Online ads targeting women ‘fall way short of the mark’

mobileOnly half of UK online ad campaigns targeted at women actually reached them, according to a study of 60,000 campaigns across 20+ countries by measurement company Nielsen.
Only 50% of ad impressions served in the UK that were meant for women were served to women, compared to the 62% success hit rate when targeting men. This discrepancy was even more pronounced when targeting 18- to 34-year-olds, with just 22% successfully hitting women but 33% for men.
Overall, just 54% of ad impressions were delivered to the audience they were meant for.
“Online advertising has plenty of room for improvement in hitting advertisers’ desired audiences, particularly women,” said Barney Farmer, Nielsen’s UK commercial director. “Various things that can make a difference are better use of the available technology, incorporating wider sources of data, particularly first party data, as well as buyers taking more action on the insights they’ve got from previous campaigns to improve future results.”
Accuracy also varies widely by sector. Travel and business/consumer services marketers were the most likely to reach their desired audience (both doing so 67% of the time) followed by entertainment (65%). In contrast, retail (42%) and FMCG (43%) marketers struggled most to reach their target audience. However, FMCG had a much higher hit rate on mobile (52%) than desktop (42%), as did computers/electronics (60% vs 51%).
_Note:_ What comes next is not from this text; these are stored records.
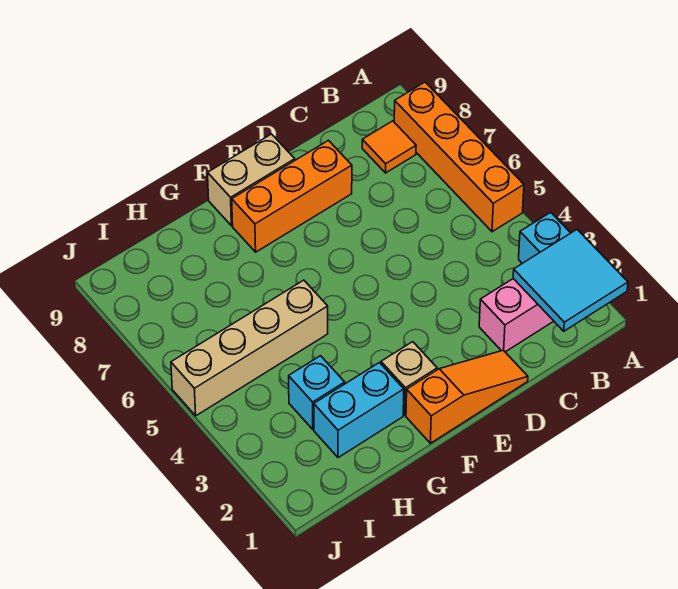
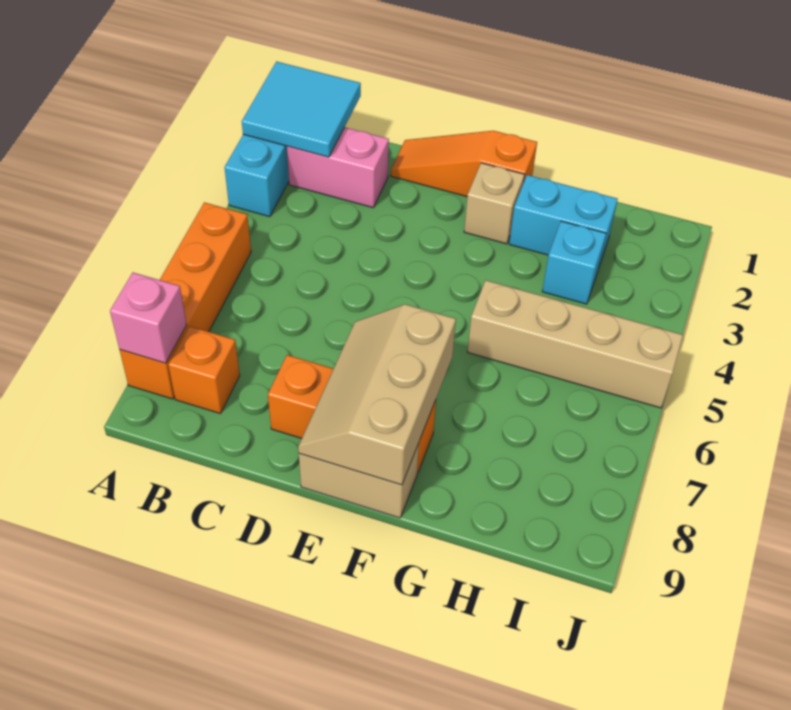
none -> pink 1x1 brick [110,273,187,363]
orange 1x1 tile [362,121,416,173] -> orange 1x1 brick [168,326,240,414]
none -> tan 2x3 slope [298,304,456,485]

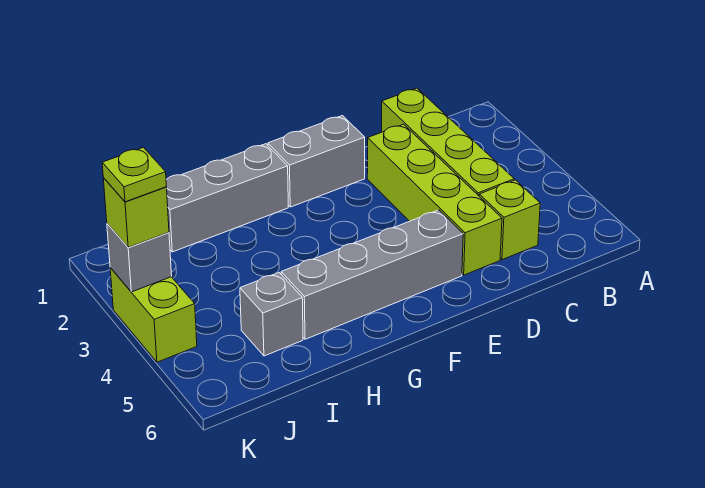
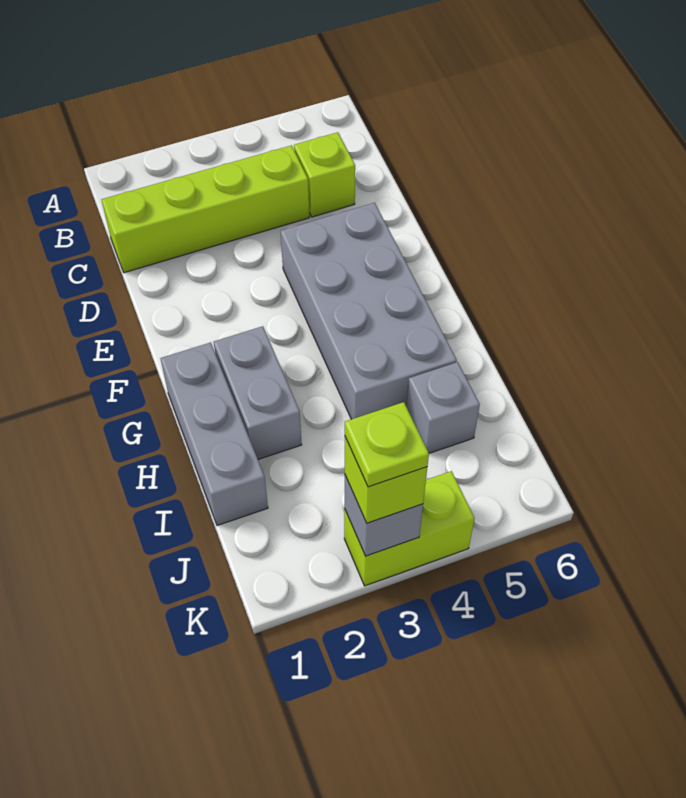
lime 1x4 brick [367,124,502,275] -> none
grey 1x2 brick [268,116,365,207] -> grey 1x2 brick moved to [214,326,302,459]
grey 1x4 brick [281,210,463,339] -> grey 2x4 brick [281,203,457,419]

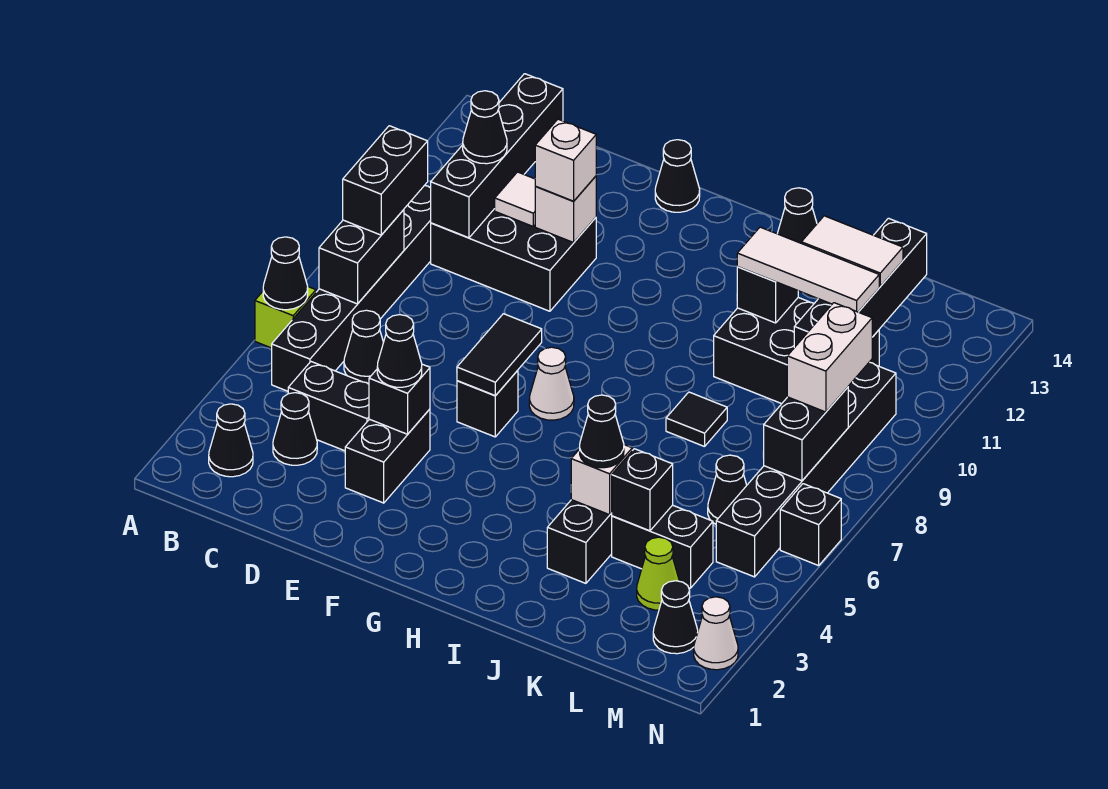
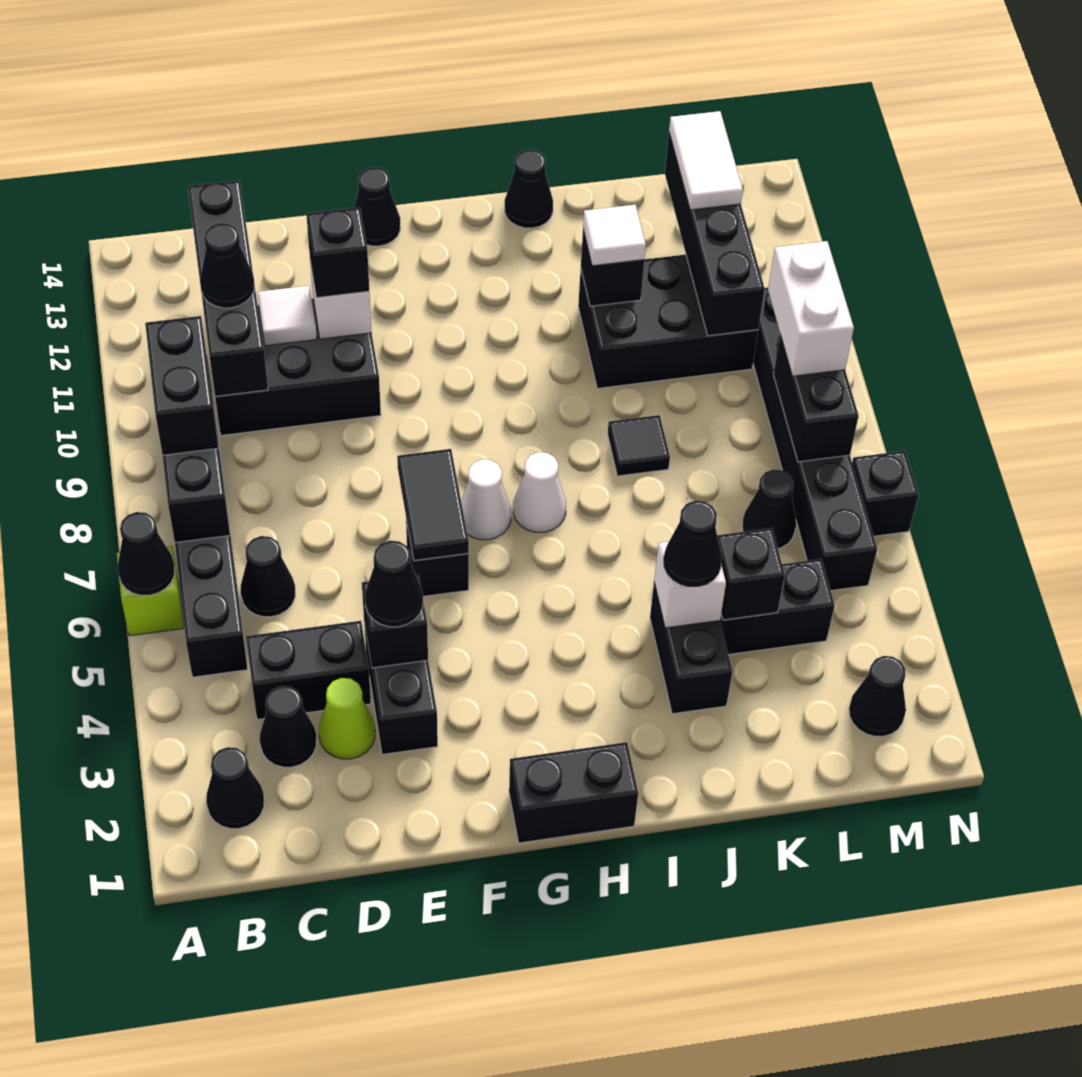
white 1x1 brick [535,119,596,201] -> black 1x1 brick [306,207,369,298]
none -> black 1x2 brick [509,742,638,843]
white 1x3 tile [737,227,879,312] -> white 1x1 tile [583,205,646,265]
white 1x2 tile [801,216,903,286] -> white 1x2 tile turned to [669,111,743,210]
lime 1x1 cone [637,537,679,610] -> lime 1x1 cone moved to [319,678,375,759]
white 1x1 cone [694,597,738,670] -> white 1x1 cone moved to [513,452,566,532]

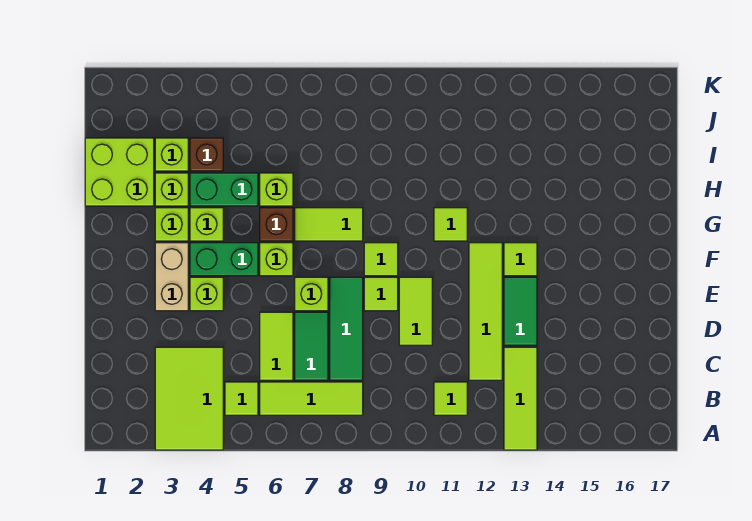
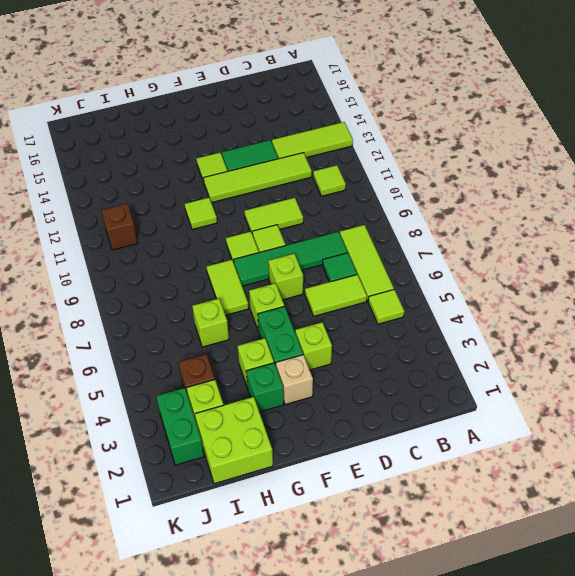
lime 2x3 tile [155,347,223,450] -> none
green 1x2 tile [295,312,328,380] -> green 1x1 tile [323,253,357,282]
green 1x3 tile [330,277,363,380] -> green 1x4 tile [234,232,348,286]
tan 1x2 brick [155,243,188,311] -> tan 1x1 brick [276,355,313,405]
lime 1x1 brick [155,208,188,241] -> green 1x1 brick [246,363,284,412]
brown 1x1 brick [260,208,293,241] -> brown 1x1 brick moved to [102,204,137,250]
lime 1x1 brick [155,173,188,206] -> none
green 1x2 brick [190,173,258,206] -> green 1x2 brick moved to [156,388,204,465]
The data, collected by the company’s Digital Ad Ratings service, revealed that the proportion of campaigns involving a mobile element more than doubled from 22% to 55%. It also showed that for campaigns aiming to reach both men and women, mobile outperformed desktop, having a higher on-target hit rate for six of the nine age breakdowns.
Mobile provided one area where advertisers are much better at targeting women than men. Among mobile campaigns targeted at 25- to 44-year- olds, 37% of impressions were successfully served to women, compared to just 22% among men – nearly double the on-target rate.
Farmer reveals that the number of campaigns measured through the service jumped 78% year-on-year. He says that as the digital media ecosystem becomes more complex, this large rise is “indicative” of more marketers viewing third-party measurement as “vital in ensuring they’re actually reaching their audience and maximising ROI”.
He echoes the ongoing calls from the buying community about third-party measurement in that “buyers should have more visibility about campaign performance from independent third parties.”